### [Your assignment]
Using the listing below, output only the lines from the one that contains "F’den Y’ye ilk mektup" through the one that contains "कभी दया करोगे", inclusive, exactly as given and without images.

[Opening Available data section]

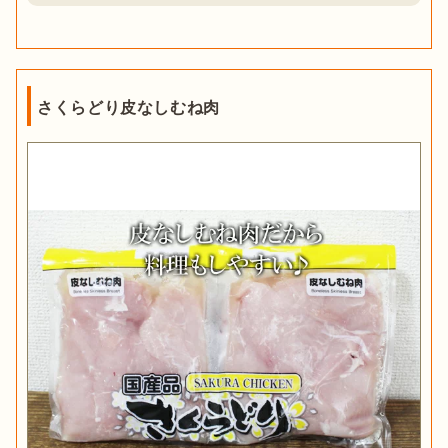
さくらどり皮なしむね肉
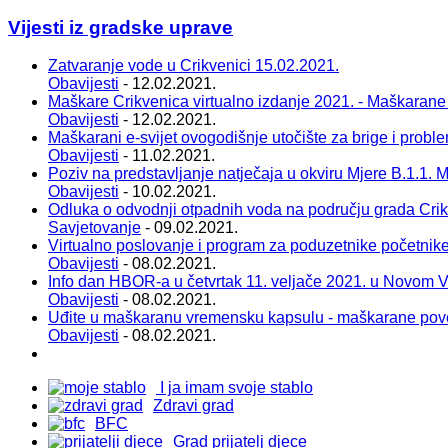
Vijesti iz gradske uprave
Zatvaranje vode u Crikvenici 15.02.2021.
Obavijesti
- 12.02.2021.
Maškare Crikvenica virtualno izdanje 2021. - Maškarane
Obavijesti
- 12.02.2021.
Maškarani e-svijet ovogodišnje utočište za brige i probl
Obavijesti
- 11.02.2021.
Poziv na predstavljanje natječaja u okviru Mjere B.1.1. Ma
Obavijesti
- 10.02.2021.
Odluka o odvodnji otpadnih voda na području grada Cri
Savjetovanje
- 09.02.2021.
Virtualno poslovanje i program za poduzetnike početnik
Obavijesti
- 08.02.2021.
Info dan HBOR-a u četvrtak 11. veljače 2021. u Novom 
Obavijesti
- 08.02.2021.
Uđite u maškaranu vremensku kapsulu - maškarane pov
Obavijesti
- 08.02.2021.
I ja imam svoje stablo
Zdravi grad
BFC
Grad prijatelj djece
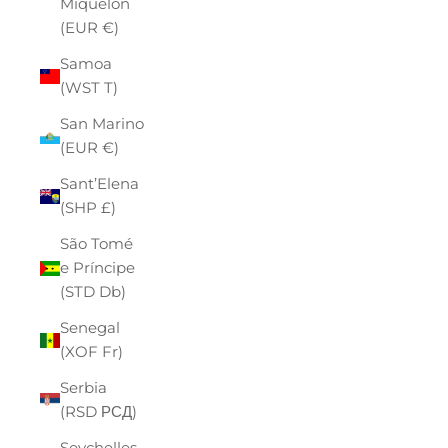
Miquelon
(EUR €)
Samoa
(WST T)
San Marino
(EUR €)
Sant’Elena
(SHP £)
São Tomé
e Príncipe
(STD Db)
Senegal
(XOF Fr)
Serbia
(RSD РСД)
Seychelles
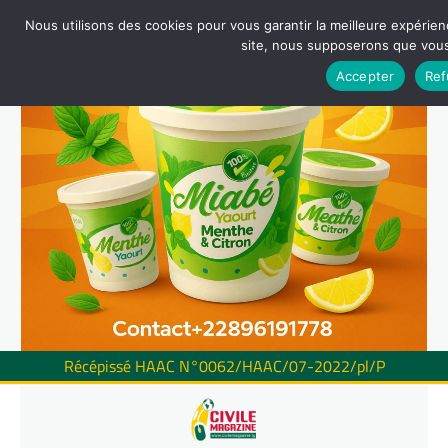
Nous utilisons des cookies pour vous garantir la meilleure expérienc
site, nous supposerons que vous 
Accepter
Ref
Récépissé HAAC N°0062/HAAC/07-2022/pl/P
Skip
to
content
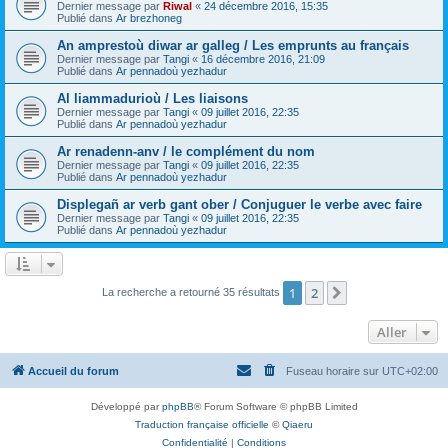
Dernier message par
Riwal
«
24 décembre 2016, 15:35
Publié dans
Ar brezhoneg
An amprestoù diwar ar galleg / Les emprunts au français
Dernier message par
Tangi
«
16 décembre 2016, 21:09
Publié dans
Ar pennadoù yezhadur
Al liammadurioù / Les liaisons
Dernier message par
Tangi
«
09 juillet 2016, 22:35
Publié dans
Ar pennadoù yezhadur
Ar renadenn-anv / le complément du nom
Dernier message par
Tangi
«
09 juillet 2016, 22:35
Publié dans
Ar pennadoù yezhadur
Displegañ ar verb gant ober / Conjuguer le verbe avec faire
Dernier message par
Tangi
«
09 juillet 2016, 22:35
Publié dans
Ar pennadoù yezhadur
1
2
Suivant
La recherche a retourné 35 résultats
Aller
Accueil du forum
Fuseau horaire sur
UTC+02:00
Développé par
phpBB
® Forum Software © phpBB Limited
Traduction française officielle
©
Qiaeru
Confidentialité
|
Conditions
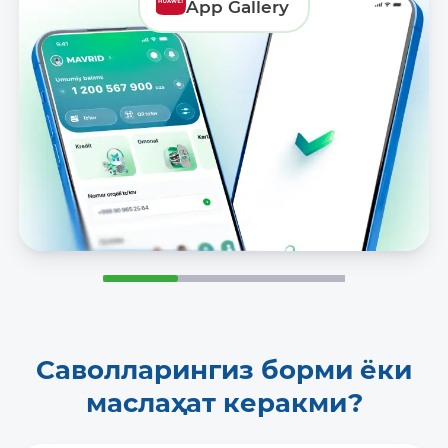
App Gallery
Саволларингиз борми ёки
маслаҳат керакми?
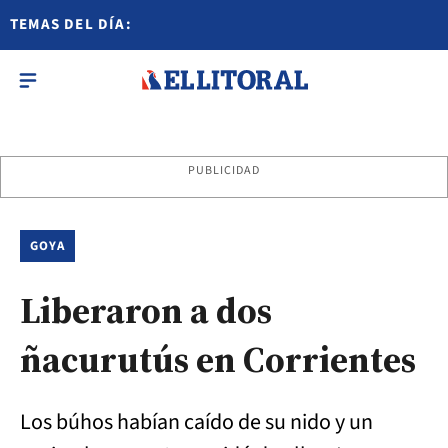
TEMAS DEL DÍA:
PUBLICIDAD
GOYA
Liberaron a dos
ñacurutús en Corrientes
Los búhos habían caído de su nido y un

[Closing Available data section]
[Opening Available data section]

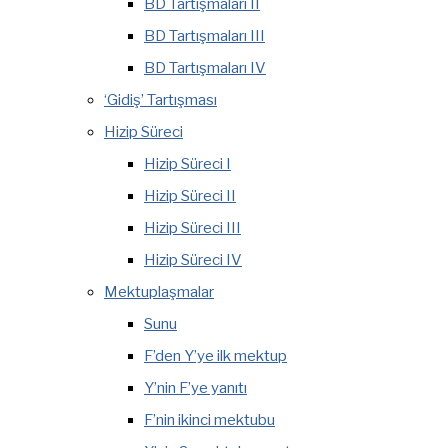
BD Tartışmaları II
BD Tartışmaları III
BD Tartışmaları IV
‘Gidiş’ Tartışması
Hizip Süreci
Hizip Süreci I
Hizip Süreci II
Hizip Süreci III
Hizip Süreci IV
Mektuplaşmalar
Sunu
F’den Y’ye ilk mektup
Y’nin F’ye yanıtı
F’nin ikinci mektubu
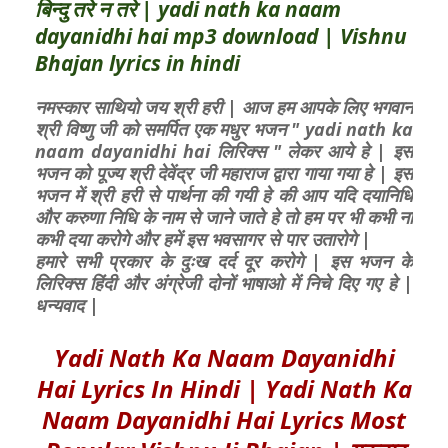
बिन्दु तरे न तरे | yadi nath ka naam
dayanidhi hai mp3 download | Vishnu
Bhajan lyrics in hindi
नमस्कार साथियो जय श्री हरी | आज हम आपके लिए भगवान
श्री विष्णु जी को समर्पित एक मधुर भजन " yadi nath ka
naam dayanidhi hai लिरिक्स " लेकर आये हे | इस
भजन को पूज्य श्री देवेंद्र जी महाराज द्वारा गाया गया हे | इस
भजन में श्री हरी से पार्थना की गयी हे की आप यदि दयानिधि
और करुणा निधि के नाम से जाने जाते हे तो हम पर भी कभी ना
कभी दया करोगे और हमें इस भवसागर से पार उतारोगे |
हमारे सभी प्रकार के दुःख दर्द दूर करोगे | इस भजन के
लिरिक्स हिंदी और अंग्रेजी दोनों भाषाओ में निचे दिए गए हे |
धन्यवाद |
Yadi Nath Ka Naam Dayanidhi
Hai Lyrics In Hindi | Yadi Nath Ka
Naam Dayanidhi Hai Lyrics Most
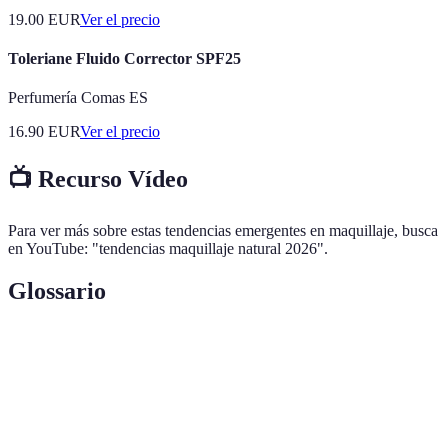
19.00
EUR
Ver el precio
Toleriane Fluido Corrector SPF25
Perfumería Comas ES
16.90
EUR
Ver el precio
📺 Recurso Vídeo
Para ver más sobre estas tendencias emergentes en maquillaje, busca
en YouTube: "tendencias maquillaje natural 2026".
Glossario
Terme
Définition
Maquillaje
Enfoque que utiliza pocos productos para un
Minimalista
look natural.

[Closing Available data section]

### [Final answer]
F’den Y’ye ilk mektup
Y’nin F’ye yanıtı
F’nin ikinci mektubu
बिन्दु तरे न तरे | yadi nath ka naam
dayanidhi hai mp3 download | Vishnu
Bhajan lyrics in hindi
नमस्कार साथियो जय श्री हरी | आज हम आपके लिए भगवान
श्री विष्णु जी को समर्पित एक मधुर भजन " yadi nath ka
naam dayanidhi hai लिरिक्स " लेकर आये हे | इस
भजन को पूज्य श्री देवेंद्र जी महाराज द्वारा गाया गया हे | इस
भजन में श्री हरी से पार्थना की गयी हे की आप यदि दयानिधि
और करुणा निधि के नाम से जाने जाते हे तो हम पर भी कभी ना
कभी दया करोगे और हमें इस भवसागर से पार उतारोगे |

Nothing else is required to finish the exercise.